• Material shown

○ ○ ○ ○ ○

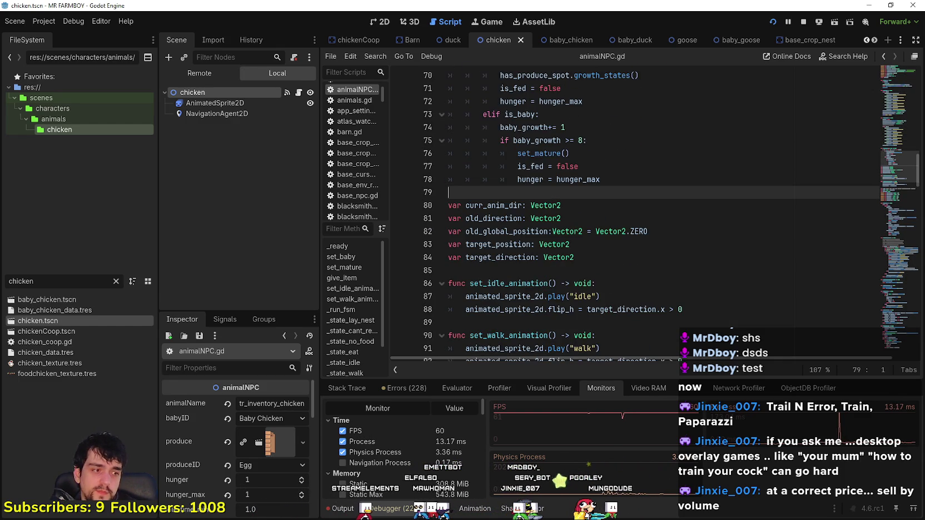
key(alt+Tab)
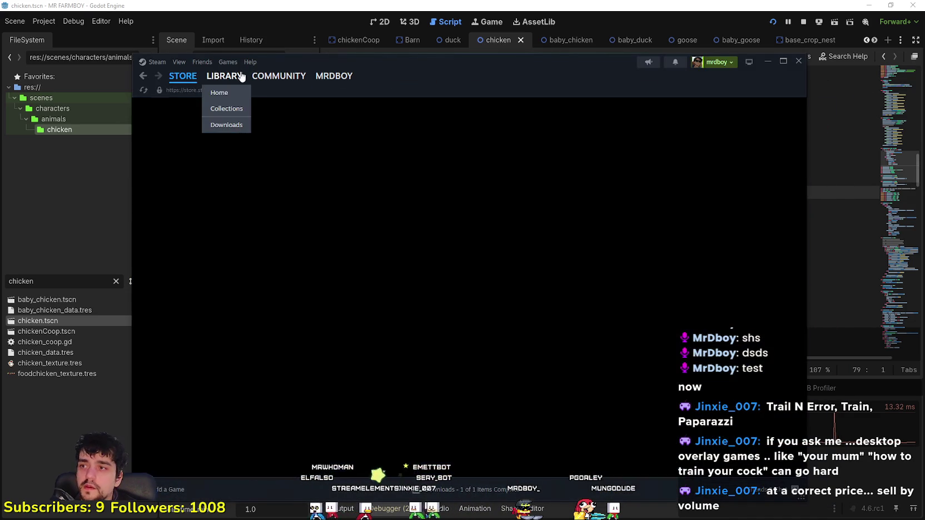
Select Your Mom in the Steam library and browse its store page screenshots
click(224, 76)
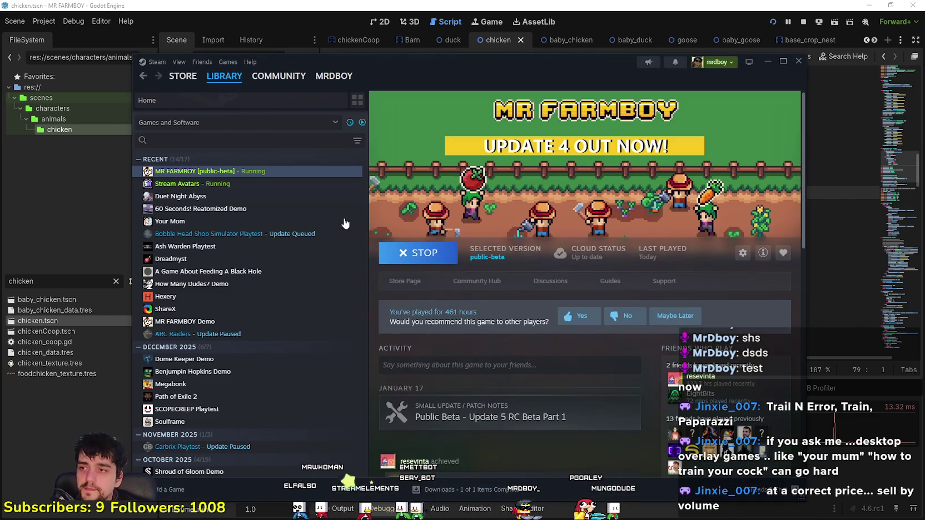
click(195, 197)
click(195, 221)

○ ○ ○ ○ ○

• Instructions to follow
List the lines of the material in which the word "click" occurs.

• Result below
click(224, 76)
click(195, 197)
click(195, 221)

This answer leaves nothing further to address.